Kiev
- Cover of folio edition, 1979
- Designers: Joseph Angiolillo
- Illustrators: Redmond A. Simonsen
- Publishers: Simulations Publications Inc.
- Publication: 1979
- Genres: World War II

= Kiev: The Battle of Encirclement, 1941 =

1979 WWII board wargame

Kiev: The Encirclement, 1941 is a board wargame published by Simulations Publications, Inc. (SPI) in 1979 that simulates the Battle of Kiev during World War II. The game originally appeared in the "quadrigame" collection Four Battles of Army Group South, but was also released as an individual "folio game."

==Background==
In June 1941, Germany unexpectedly launched Operation Barbarossa, a surprise attack against the Soviet Union. In Ukraine, the German Army Group South overwhelmed the Soviet Southwestern Front and quickly threatened to encircle it.

==Description==
Kiev is a two-player wargame in which one player controls German forces while the other player controls Soviet forces.

===Components===
Kiev includes:
- a 22" x 17" paper hex grid map
- 200 double-sided die-cut counters
- two copies of the 8-page rulebook "Rules common to all four games in the Army Group South box"
- a 4-page rulebook with rules unique to Kiev
- a booklet of historical background

===Gameplay===
The rules system is based on the Eastern Front wargame Panzergruppe Guderian published by SPI in 1976. This uses an alternating system of player turns in which the Soviet player moves their units first, then conducts attacks. The German player moves, attacks, then moves their mechanized forces a second time.
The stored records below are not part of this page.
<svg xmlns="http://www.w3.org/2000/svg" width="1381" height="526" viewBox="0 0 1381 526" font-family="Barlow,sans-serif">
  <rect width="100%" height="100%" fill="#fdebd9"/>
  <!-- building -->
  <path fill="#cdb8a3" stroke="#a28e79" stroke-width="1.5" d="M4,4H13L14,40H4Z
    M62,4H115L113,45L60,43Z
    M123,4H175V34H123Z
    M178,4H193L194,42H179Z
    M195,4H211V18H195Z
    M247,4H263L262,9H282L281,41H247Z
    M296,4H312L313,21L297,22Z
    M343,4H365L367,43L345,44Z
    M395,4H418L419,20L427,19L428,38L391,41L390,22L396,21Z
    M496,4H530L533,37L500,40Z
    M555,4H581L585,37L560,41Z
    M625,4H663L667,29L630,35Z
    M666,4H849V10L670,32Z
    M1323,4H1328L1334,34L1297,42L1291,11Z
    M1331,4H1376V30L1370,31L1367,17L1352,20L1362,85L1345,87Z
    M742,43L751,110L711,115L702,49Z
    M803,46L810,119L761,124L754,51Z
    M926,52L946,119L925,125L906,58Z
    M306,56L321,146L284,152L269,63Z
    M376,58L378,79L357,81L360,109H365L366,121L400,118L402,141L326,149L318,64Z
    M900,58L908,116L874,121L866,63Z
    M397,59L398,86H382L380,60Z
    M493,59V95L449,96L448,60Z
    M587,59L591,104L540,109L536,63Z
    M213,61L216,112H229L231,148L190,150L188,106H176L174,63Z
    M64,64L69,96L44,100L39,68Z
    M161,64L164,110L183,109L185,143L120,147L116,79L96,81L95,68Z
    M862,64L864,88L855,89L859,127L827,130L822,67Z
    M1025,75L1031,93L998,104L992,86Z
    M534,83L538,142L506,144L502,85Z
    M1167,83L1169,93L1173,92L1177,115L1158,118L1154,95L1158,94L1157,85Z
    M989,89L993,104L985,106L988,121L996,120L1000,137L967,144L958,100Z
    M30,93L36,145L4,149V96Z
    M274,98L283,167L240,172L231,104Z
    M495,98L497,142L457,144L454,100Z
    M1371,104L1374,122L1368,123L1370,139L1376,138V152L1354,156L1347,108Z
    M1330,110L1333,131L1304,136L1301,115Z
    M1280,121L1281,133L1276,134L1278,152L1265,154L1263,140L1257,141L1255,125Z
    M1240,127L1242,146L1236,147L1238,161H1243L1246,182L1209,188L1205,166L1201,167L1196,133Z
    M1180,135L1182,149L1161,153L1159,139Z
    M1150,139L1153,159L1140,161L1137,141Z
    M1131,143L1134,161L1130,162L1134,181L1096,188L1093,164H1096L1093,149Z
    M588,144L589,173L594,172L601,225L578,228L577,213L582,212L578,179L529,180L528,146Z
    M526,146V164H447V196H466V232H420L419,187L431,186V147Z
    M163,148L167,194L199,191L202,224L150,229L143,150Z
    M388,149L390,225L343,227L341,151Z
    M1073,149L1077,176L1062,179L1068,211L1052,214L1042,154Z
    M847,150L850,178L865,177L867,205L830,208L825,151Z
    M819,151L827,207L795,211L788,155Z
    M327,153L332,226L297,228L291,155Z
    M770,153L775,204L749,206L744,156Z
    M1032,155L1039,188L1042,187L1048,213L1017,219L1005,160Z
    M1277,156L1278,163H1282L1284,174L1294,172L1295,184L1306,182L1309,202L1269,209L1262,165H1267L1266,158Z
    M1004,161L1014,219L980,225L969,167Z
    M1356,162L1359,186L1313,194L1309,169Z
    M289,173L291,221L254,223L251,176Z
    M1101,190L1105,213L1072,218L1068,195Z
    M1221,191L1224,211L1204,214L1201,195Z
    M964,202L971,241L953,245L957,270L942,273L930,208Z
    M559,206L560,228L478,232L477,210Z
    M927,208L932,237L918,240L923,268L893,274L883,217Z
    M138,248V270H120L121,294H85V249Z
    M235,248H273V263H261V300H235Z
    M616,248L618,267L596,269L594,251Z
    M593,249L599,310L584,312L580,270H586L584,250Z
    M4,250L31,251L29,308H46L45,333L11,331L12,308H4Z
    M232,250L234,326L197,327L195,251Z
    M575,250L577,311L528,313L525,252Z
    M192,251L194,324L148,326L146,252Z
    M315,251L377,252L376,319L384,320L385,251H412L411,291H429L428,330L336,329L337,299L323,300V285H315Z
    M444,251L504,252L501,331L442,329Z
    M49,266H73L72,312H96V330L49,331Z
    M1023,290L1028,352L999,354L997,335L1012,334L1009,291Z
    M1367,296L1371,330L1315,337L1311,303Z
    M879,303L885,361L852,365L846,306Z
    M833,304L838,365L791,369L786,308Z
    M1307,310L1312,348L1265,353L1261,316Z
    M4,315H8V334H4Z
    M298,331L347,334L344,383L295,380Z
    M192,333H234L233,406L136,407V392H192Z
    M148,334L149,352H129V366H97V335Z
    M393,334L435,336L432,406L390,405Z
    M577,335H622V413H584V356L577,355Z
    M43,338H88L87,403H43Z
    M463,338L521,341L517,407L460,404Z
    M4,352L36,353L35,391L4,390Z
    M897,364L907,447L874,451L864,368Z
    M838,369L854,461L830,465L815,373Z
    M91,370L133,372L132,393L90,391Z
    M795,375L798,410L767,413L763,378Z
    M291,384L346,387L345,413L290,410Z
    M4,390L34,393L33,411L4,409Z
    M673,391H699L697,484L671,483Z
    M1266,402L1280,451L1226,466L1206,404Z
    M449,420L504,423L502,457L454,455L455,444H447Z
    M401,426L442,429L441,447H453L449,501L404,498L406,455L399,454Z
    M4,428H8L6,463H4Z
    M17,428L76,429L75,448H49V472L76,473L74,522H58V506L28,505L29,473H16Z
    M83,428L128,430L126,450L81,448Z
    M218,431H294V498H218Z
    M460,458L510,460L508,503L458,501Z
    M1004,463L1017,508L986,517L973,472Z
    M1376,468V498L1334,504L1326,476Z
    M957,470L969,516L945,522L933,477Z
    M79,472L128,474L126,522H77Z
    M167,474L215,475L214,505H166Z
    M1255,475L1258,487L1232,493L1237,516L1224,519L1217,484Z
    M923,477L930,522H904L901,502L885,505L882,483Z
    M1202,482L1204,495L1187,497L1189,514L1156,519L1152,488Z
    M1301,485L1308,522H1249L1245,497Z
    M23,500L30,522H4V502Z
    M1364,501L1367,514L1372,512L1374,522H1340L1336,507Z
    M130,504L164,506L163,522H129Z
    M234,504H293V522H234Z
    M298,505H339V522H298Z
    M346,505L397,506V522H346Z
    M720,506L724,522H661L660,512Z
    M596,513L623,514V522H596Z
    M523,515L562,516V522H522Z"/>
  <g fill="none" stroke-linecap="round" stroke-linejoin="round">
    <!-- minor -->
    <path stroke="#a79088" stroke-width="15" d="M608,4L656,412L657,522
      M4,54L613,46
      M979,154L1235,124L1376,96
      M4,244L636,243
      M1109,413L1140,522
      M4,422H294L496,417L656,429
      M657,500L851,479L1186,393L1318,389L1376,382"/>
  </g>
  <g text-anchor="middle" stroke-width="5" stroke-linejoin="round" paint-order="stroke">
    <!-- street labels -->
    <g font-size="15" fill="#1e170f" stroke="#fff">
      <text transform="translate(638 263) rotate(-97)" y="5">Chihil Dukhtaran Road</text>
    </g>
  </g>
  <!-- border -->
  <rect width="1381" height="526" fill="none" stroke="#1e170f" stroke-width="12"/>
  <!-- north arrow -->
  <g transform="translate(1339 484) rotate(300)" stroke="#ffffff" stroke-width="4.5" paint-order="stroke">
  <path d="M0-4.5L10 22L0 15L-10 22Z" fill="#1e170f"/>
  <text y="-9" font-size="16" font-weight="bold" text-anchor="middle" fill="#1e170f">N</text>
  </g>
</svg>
During either movement phase the German player may conduct overruns (attacks at half strength, using only units which began the turn in the same hex.)

==Publication history==
In 1975, SPI published Blue & Gray, their first "quadrigame" — a game box containing four thematically-linked wargames that uses the same basic set of rules. The new game immediately rose to #1 on SPI's Top Ten Bestseller list the month it was released. Over the next four years, SPI published 15 more quadrigames, the final one being Army Group South, released in 1979 with graphic design by Redmond A. Simonsen. The game garnered a fair amount of attention, and appeared on SPI's Top Ten Bestseller List for eight months. One of the games in Army Group South was Kiev, designed by Joseph Angiolillo, which was also released as an individual game packaged in a cardstock folio.

In 1997, Decision Games republished Kiev packaged with another game from the Army Group South box titled Kiev & Rostov: Battles of Army Group South, 1941 as a free pull-out game in Issue 188 of Strategy & Tactics. In 2002, Kiev was republished as a Japanese version by Sunset Games (サンセットゲ) .

==Reception==
In Issue 23 of the British wargaming magazine Phoenix, Paul King liked the game but found it too constrained by the small map, writing, "What I would like to see is a bigger game." King called Kiev "A pleasant game, and a good introduction to the game system ... Perhaps the only criticism of Kiev is the map — everything is a shade of blue and concentrating on it for a long time is the best way to a headache."

Steve List wrote in Issue 50 of Moves that the game was "not in the least outstanding, and what merit [it has] is detracted from by the lousy production job. The artwork is fine, but the rules stink; both general and exclusive rules have too many nontrivial errors to be acceptable." List concluded by giving Kiev a grade of C, noting, "The general result is to allow the Germans to bag an enormous enemy force as they did historically."